At any outpatient department in any Greek hospital you will find dozens of patients waiting to be examined and the chances of an angry outburst aimed at one of the overworked staff are always pretty likely. Hospital staff also face other pressures at work that are not related to patients but arise from the tension of the job and working in close proximity with other colleagues, often leading to cases of bullying and malicious gossip, with one in two saying they are unhappy at work and would like to get a job abroad.
The difficulties of working at a Greek hospital were the subject of a recent survey on the Greek healthcare system conducted by the Greek Medical Association UK in cooperation with researcher Efi Simou from the Department of Epidemiology and Biostatistics at Greece’s National School of Public Health.
A total of 1,339 respondents – doctors, for the most part, and nurses – filled in electronic questionnaires between December 2014 and March this year. Of the sample, 33.1 percent were working at private hospitals, 31.9 percent at public hospitals and 25 percent at university hospitals.
A worrying 44.3 percent of the respondents claimed that they were not at all or only a little satisfied with their career prospects, followed by 44.2 percent who were “quite satisfied” and 11.5 percent who were “very satisfied.” At least half were positively inclined to seeking work abroad, with 30.3 percent saying that they saw such a prospect as being “very positive” and 26.3 percent as “quite positive.” Only one in six, or 15.2 percent, of respondents were against the idea. The percentage of those who would consider starting their own business was also high, at 54 percent.

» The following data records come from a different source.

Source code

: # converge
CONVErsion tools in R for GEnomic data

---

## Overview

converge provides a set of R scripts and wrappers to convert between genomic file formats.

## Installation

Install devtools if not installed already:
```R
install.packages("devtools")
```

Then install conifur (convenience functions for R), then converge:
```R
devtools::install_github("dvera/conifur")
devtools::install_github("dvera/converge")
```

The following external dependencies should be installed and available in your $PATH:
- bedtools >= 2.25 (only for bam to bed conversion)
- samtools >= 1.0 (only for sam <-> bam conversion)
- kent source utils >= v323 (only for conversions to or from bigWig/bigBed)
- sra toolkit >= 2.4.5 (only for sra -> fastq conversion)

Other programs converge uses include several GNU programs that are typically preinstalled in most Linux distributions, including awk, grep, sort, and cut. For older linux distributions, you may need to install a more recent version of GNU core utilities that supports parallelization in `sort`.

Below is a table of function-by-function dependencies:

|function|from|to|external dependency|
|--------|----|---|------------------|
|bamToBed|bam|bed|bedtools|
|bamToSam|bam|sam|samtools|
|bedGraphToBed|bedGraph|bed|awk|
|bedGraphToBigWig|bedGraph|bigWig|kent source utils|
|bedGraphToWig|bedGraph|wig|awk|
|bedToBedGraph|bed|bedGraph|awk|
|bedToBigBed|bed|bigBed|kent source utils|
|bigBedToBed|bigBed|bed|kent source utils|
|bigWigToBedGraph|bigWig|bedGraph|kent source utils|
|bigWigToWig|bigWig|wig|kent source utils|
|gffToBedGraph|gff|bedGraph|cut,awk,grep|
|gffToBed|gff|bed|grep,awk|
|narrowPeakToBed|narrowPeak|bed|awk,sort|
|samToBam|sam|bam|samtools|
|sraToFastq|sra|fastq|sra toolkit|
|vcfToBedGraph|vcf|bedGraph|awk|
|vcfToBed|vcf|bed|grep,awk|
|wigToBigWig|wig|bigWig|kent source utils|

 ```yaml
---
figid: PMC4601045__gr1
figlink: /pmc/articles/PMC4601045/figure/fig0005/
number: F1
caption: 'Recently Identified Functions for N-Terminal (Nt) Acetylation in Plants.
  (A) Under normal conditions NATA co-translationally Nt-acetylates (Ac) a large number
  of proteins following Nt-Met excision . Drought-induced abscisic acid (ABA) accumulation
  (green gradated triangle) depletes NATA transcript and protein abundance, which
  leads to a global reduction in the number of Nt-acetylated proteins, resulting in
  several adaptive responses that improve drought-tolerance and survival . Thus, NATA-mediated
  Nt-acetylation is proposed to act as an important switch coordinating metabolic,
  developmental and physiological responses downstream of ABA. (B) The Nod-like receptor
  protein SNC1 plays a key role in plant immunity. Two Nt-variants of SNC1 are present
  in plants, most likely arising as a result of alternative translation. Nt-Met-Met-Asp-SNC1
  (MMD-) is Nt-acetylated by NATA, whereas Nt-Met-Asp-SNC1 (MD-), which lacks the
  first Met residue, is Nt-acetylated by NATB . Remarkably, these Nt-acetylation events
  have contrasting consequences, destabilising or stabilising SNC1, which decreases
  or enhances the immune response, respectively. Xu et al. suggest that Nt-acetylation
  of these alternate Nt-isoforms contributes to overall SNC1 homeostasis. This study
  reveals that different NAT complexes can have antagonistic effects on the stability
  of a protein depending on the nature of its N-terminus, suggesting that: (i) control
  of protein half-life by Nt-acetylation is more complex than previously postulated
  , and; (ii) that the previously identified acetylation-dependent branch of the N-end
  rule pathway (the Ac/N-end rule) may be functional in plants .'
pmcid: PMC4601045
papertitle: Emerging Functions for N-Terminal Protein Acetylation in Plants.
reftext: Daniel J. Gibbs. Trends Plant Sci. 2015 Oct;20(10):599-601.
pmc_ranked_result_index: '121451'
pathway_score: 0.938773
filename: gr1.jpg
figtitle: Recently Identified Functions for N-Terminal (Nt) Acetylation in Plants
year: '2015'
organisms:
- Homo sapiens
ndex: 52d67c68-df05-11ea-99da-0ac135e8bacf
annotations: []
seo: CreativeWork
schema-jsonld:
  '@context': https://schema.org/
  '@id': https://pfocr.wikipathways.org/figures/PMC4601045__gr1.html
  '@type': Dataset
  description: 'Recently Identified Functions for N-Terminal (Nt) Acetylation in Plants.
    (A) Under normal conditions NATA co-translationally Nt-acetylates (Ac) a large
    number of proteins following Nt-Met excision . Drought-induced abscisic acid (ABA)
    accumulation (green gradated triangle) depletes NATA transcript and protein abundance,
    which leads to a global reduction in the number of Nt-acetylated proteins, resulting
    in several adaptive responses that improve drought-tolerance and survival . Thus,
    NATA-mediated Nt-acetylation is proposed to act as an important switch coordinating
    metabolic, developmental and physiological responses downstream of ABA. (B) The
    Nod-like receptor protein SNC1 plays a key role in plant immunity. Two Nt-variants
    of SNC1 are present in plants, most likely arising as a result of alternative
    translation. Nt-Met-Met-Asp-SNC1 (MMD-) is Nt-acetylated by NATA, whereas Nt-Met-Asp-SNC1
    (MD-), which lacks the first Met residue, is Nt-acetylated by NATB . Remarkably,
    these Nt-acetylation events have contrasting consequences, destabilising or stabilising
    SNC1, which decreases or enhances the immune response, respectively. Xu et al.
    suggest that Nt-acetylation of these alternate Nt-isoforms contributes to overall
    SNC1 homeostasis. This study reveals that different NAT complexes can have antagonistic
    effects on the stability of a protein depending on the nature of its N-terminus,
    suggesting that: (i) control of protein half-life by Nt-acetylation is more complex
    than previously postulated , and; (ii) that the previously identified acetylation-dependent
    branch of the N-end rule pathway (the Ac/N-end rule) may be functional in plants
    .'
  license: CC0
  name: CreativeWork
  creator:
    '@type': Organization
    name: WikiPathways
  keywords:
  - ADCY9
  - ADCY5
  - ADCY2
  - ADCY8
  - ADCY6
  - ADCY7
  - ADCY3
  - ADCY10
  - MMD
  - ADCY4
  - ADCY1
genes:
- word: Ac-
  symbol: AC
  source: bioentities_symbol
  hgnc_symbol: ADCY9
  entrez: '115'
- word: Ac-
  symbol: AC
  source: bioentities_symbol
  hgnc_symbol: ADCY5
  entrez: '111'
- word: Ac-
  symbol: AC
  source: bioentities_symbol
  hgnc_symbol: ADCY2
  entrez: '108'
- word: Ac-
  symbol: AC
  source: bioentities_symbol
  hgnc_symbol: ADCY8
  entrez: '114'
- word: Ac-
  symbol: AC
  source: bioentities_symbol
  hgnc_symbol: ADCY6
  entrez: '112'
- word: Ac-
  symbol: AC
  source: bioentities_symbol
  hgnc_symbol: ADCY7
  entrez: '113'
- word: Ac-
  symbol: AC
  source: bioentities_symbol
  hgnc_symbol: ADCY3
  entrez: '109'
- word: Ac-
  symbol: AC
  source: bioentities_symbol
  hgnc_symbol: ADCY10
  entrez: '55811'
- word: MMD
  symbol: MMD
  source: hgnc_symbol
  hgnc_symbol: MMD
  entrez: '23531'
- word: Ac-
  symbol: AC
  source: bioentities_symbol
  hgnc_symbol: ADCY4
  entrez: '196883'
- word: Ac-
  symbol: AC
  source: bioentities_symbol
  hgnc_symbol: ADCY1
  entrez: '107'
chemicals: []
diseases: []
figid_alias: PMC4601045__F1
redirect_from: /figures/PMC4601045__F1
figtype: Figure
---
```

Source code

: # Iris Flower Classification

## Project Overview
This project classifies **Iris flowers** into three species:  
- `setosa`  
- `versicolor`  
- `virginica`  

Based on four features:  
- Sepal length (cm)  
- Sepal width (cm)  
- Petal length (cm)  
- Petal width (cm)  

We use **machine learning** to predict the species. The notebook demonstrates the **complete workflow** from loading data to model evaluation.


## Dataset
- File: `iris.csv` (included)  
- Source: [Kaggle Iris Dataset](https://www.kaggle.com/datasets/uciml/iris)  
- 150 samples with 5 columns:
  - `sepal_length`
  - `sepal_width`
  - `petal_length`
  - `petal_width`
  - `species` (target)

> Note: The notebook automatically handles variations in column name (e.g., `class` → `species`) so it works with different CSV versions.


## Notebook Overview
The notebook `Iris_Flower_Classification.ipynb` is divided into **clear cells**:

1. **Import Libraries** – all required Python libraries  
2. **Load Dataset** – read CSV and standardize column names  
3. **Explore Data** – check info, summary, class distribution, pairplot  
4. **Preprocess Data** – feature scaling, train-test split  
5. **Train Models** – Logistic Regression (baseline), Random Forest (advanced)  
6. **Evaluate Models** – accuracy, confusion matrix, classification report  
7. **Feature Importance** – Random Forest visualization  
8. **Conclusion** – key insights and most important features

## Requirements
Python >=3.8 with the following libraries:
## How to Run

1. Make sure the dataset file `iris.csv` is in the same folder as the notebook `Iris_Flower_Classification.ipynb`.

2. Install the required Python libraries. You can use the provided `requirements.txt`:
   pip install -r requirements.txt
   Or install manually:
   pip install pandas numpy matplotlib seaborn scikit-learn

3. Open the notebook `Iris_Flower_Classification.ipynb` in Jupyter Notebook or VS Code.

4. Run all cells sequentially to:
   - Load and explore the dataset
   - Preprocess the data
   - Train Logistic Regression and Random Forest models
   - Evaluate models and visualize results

Approximately half the women who participated in the study said that they didn’t feel they were given the same opportunities as their male counterparts when it came to specialization. Specifically, 31 percent said that they could have had more opportunities and 17.2 percent clearly stated that they were discriminated against because of their gender. In the department of surgery, gender discrimination seemed to be even worse, with just 28.8 percent of female respondents saying they had the same opportunities as their male colleagues.
Meanwhile, one in three men (34.2 percent) and two in five women (42.2 percent) said they had experienced bullying and intimidation in the workplace.

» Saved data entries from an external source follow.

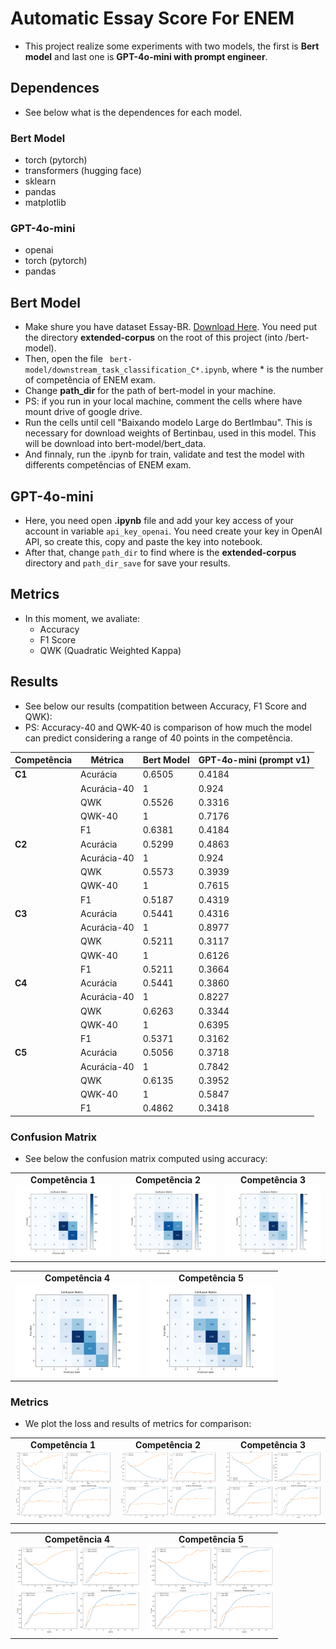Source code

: # Automatic Essay Score For ENEM

- This project realize some experiments with two models, the first is **Bert model** and last one is **GPT-4o-mini with prompt engineer**.

## Dependences
- See below what is the dependences for each model.

### Bert Model
- torch (pytorch)
- transformers (hugging face)
- sklearn
- pandas
- matplotlib

### GPT-4o-mini
- openai
- torch (pytorch)
- pandas

## Bert Model
- Make shure you have dataset Essay-BR. [Download Here](https://github.com/lplnufpi/essay-br). You need put the directory **extended-corpus** on the root of this project (into /bert-model).
- Then, open the file ``` bert-model/downstream_task_classification_C*.ipynb```, where * is the number of competência of ENEM exam.
- Change **path_dir** for the path of bert-model in your machine.
- PS: if you run in your local machine, comment the cells where have mount drive of google drive.
- Run the cells until cell "Baixando modelo Large do BertImbau". This is necessary for download weights of Bertinbau, used in this model. This will be download into bert-model/bert_data.
- And finnaly, run the .ipynb for train, validate and test the model with differents competências of ENEM exam.

## GPT-4o-mini
- Here, you need open **.ipynb** file and add your key access of your account in variable ``` api_key_openai ```. You need create your key in OpenAI API, so create this, copy and paste the key into notebook.
- After that, change ``` path_dir ``` to find where is the **extended-corpus** directory and ``` path_dir_save ``` for save your results.

## Metrics
- In this moment, we avaliate:
    - Accuracy
    - F1 Score
    - QWK (Quadratic Weighted Kappa)

## Results
- See below our results (compatition between Accuracy, F1 Score and QWK):
- PS: Accuracy-40 and QWK-40 is comparison of how much the model can predict considering a range of 40 points in the competência.

| Competência | Métrica       | Bert Model | GPT-4o-mini (prompt v1) |
|-------------|---------------|------------|-------------------------|
| **C1**      | Acurácia      | 0.6505     | 0.4184                 |
|             | Acurácia-40   | 1          | 0.924                  |
|             | QWK           | 0.5526     | 0.3316                 |
|             | QWK-40        | 1          | 0.7176                 |
|             | F1            | 0.6381     | 0.4184                 |
| **C2**      | Acurácia      | 0.5299     | 0.4863                 |
|             | Acurácia-40   | 1          | 0.924                  |
|             | QWK           | 0.5573     | 0.3939                 |
|             | QWK-40        | 1          | 0.7615                 |
|             | F1            | 0.5187     | 0.4319                 |
| **C3**      | Acurácia      | 0.5441     | 0.4316                 |
|             | Acurácia-40   | 1          | 0.8977                 |
|             | QWK           | 0.5211     | 0.3117                 |
|             | QWK-40        | 1          | 0.6126                 |
|             | F1            | 0.5211     | 0.3664                 |
| **C4**      | Acurácia      | 0.5441     | 0.3860                 |
|             | Acurácia-40   | 1          | 0.8227                 |
|             | QWK           | 0.6263     | 0.3344                 |
|             | QWK-40        | 1          | 0.6395                 |
|             | F1            | 0.5371     | 0.3162                 |
| **C5**      | Acurácia      | 0.5056     | 0.3718                 |
|             | Acurácia-40   | 1          | 0.7842                 |
|             | QWK           | 0.6135     | 0.3952                 |
|             | QWK-40        | 1          | 0.5847                 |
|             | F1            | 0.4862     | 0.3418                 |

### Confusion Matrix
- See below the confusion matrix computed using accuracy:

<div align="center">
  <table>
    <tr align="center">
      <td>
        <strong>Competência 1</strong><br>
        <img src="bert-model/plots/matrix_confusao_1.png" alt="Competência 1" width="200"/>
      </td>
      <td>
        <strong>Competência 2</strong><br>
        <img src="bert-model/plots/matrix_confusao_2.png" alt="Competência 2" width="200"/>
      </td>
      <td>
        <strong>Competência 3</strong><br>
        <img src="bert-model/plots/matrix_confusao_3.png" alt="Competência 3" width="200"/>
      </td>
    </tr>
  </table>
  <table>
    <tr align="center">
      <td>
        <strong>Competência 4</strong><br>
        <img src="bert-model/plots/matrix_confusao_4.png" alt="Competência 4" width="200"/>
      </td>
      <td>
        <strong>Competência 5</strong><br>
        <img src="bert-model/plots/matrix_confusao_5.png" alt="Competência 5" width="200"/>
      </td>
    </tr>
  </table>
</div>

### Metrics
- We plot the loss and results of metrics for comparison:

<div align="center">
  <table>
    <tr align="center">
      <td>
        <strong>Competência 1</strong><br>
        <img src="bert-model/plots/metricas_1.png" alt="Competência 1" width="200"/>
      </td>
      <td>
        <strong>Competência 2</strong><br>
        <img src="bert-model/plots/metricas_2.png" alt="Competência 2" width="200"/>
      </td>
      <td>
        <strong>Competência 3</strong><br>
        <img src="bert-model/plots/metricas_3.png" alt="Competência 3" width="200"/>
      </td>
    </tr>
  </table>
  <table>
    <tr align="center">
      <td>
        <strong>Competência 4</strong><br>
        <img src="bert-model/plots/metricas_4.png" alt="Competência 4" width="200"/>
      </td>
      <td>
        <strong>Competência 5</strong><br>
        <img src="bert-model/plots/metricas_5.png" alt="Competência 5" width="200"/>
      </td>
    </tr>
  </table>
</div>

On the issue of sexual harassment, 34.2 percent of female respondents said they had been victims, compared to 9 percent of the men, while 58.6 percent of the women said they had been the subject of malicious gossip, compared with 50.4 percent of the men.
Humiliation and ridicule was identified as a problem for 35.4 percent of the women and 30 percent of the men, while 34.5 percent of the female respondents said they felt excluded by their colleagues, compared with 28.5 percent of the men.
The study clearly indicates that Greek hospitals have inadequate support mechanisms for staff, with just two in 10 respondents saying they had received some form of support following victimization and the remainder saying that they had received support only occasionally and most often from other colleagues.
Commenting on the findings of the study, the head of the Greek Medical Association UK and a PhD candidate at Imperial College London, Gregory Makris, said that “gender discrimination and bullying should not be tolerated in any work environment and particularly in a sensitive and important sector such as that of healthcare, where such behavior between colleagues could easily be passed on to the doctor-patient relationship.”
Makris noted that they survey was aimed at detailing the magnitude of the problem and said he believed that “it can and should act as a wake-up call for the Ministry of Health and medical and nursing associations so that they further investigate these issues as part of a broader need to improve working conditions and training at Greek hospitals.
“Anything less would show that they are simply indifferent or in part responsible for a situation that is an affront to all of us.”